begin

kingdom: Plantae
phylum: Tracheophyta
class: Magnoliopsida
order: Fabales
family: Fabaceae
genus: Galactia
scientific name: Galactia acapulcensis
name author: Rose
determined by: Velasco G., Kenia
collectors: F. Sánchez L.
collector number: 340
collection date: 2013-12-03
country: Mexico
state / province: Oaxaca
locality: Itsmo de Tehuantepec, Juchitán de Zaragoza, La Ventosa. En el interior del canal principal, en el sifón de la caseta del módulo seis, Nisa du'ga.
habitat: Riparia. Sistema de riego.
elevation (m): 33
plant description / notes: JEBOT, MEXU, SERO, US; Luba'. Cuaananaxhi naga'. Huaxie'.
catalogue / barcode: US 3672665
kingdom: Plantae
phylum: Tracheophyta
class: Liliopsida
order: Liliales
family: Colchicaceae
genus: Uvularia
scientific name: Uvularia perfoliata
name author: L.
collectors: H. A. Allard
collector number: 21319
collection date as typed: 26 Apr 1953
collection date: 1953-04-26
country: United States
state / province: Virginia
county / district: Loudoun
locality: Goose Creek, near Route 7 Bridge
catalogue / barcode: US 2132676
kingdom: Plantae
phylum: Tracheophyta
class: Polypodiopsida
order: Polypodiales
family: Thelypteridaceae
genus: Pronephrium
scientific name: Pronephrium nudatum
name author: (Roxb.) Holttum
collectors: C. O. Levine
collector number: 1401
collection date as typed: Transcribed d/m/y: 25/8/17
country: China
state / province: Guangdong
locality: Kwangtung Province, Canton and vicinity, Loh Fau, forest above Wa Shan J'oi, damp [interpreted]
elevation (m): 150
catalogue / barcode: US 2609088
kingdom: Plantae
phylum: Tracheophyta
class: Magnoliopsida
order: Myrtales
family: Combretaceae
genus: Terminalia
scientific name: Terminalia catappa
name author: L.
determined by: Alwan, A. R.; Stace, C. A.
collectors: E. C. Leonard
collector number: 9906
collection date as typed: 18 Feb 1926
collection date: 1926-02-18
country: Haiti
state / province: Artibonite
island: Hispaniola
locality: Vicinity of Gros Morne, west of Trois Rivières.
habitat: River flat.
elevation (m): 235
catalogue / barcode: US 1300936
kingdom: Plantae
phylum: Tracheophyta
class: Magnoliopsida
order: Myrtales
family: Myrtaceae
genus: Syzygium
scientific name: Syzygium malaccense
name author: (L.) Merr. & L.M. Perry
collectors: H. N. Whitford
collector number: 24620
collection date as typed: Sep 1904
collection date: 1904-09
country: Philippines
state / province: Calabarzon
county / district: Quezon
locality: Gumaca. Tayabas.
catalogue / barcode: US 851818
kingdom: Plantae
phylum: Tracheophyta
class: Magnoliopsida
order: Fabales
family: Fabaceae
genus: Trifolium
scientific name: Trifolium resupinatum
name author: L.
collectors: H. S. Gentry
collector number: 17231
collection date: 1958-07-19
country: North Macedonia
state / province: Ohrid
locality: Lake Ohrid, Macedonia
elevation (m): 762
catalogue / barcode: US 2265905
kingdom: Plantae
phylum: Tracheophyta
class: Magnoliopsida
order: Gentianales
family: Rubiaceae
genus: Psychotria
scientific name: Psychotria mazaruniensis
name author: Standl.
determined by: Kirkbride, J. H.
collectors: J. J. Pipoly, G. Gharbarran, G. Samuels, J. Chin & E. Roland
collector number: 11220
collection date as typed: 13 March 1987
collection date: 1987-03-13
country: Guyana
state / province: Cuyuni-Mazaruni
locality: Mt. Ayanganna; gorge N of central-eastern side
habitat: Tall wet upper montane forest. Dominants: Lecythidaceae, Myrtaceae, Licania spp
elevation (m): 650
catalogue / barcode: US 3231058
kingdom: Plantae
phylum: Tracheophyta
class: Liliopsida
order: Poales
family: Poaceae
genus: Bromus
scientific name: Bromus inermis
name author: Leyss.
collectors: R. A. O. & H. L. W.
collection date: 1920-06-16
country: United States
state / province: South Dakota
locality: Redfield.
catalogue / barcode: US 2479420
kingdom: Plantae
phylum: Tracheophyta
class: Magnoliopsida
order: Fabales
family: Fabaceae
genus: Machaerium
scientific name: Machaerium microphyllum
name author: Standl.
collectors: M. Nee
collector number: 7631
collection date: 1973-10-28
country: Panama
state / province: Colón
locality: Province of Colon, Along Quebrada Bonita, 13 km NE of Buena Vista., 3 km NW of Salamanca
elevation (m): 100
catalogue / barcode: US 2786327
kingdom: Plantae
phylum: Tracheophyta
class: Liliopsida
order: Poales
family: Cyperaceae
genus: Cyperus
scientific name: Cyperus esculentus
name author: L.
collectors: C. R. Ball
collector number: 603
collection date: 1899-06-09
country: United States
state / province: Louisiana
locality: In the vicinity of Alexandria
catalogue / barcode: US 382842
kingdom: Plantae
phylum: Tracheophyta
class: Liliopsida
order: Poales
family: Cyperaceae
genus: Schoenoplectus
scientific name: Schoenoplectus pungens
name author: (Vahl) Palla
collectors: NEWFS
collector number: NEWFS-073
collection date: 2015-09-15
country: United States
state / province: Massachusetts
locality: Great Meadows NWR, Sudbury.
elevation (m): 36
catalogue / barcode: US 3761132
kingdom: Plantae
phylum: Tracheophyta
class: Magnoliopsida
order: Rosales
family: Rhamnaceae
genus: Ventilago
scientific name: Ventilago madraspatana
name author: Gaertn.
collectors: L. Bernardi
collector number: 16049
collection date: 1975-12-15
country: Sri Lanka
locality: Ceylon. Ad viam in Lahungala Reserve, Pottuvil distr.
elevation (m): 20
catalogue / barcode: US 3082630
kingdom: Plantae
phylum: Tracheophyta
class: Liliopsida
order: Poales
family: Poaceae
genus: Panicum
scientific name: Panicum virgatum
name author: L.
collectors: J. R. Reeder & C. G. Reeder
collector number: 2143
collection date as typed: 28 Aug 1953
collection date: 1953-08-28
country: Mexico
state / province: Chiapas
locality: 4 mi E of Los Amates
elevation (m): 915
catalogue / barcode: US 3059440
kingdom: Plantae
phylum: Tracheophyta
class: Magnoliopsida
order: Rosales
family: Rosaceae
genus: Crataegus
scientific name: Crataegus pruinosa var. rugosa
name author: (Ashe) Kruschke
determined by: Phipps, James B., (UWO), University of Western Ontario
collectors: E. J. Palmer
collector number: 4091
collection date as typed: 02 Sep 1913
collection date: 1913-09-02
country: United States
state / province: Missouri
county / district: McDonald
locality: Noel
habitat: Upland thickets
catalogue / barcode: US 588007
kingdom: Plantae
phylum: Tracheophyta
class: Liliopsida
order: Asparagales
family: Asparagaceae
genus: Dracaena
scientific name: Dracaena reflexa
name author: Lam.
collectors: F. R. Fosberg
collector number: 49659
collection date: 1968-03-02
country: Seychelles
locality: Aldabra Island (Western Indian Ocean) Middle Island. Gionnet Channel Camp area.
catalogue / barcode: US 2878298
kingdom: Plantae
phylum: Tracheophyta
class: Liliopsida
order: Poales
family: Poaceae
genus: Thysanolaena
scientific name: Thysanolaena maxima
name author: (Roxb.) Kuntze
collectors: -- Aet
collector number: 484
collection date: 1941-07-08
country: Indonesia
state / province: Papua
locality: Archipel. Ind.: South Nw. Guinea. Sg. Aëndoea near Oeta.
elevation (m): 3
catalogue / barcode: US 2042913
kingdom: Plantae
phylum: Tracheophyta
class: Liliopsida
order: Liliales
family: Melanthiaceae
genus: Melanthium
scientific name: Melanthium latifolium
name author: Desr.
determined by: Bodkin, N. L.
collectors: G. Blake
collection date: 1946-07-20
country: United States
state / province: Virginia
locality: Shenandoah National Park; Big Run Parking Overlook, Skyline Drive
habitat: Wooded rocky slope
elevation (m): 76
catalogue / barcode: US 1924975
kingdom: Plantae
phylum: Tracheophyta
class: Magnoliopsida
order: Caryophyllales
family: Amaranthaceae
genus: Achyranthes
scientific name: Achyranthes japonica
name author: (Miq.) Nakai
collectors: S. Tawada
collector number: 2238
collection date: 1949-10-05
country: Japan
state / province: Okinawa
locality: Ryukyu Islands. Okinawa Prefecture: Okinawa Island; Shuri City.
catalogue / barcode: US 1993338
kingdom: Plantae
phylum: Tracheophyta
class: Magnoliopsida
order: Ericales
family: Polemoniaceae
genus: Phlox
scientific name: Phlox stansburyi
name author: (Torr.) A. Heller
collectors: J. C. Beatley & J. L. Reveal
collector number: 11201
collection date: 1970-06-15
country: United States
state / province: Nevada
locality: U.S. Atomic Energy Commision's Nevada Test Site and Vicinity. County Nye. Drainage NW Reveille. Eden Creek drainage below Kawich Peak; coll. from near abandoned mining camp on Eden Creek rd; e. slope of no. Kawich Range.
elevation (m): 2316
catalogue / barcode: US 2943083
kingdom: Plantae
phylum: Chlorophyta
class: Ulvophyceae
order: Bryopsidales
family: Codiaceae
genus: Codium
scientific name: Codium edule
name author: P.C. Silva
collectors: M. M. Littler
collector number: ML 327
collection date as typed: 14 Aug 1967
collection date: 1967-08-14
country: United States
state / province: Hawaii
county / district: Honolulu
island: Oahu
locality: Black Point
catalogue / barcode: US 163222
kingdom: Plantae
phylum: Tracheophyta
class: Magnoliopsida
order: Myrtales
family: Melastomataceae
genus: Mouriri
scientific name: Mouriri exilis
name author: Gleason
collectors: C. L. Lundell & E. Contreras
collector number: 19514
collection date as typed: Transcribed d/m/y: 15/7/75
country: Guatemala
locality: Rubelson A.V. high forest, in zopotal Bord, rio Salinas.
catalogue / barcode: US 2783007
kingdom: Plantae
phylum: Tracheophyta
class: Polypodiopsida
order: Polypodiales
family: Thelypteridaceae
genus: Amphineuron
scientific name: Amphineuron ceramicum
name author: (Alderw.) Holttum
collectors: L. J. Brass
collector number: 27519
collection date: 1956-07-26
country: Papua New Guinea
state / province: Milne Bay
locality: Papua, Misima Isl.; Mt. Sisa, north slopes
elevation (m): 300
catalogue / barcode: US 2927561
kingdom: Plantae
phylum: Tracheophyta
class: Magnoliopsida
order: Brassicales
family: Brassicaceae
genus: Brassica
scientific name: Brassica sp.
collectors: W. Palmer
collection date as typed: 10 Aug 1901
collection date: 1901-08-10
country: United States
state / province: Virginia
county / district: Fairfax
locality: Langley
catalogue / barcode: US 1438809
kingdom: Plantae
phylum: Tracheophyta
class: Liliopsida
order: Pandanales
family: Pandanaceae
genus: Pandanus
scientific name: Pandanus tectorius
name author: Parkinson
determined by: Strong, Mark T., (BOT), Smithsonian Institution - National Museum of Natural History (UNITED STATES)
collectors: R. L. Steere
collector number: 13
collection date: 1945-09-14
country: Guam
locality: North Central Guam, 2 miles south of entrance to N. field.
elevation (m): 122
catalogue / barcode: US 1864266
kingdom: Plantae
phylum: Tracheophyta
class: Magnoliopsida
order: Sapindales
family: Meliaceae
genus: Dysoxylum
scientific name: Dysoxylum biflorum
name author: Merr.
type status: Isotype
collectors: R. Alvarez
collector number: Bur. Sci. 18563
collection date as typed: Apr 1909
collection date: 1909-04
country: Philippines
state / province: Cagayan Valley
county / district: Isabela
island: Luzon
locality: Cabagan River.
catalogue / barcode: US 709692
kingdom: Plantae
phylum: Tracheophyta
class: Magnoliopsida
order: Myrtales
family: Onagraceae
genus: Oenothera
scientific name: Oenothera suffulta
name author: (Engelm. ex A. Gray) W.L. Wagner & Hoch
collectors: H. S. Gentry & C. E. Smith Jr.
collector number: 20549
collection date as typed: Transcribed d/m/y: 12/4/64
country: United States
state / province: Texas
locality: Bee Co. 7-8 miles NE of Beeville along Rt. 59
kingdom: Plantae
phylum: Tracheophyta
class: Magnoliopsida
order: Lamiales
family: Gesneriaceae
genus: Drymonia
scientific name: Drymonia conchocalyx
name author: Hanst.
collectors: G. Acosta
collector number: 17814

end

> _DIRECTION_
Copy the records from the line with "collection date: 1956-07-26" to the line with "scientific name: Pandanus tectorius", swapping "state / province" for "state or province" and leaving everything else unchanged.

> _CORRECT OUTPUT_
collection date: 1956-07-26
country: Papua New Guinea
state or province: Milne Bay
locality: Papua, Misima Isl.; Mt. Sisa, north slopes
elevation (m): 300
catalogue / barcode: US 2927561
kingdom: Plantae
phylum: Tracheophyta
class: Magnoliopsida
order: Brassicales
family: Brassicaceae
genus: Brassica
scientific name: Brassica sp.
collectors: W. Palmer
collection date as typed: 10 Aug 1901
collection date: 1901-08-10
country: United States
state or province: Virginia
county / district: Fairfax
locality: Langley
catalogue / barcode: US 1438809
kingdom: Plantae
phylum: Tracheophyta
class: Liliopsida
order: Pandanales
family: Pandanaceae
genus: Pandanus
scientific name: Pandanus tectorius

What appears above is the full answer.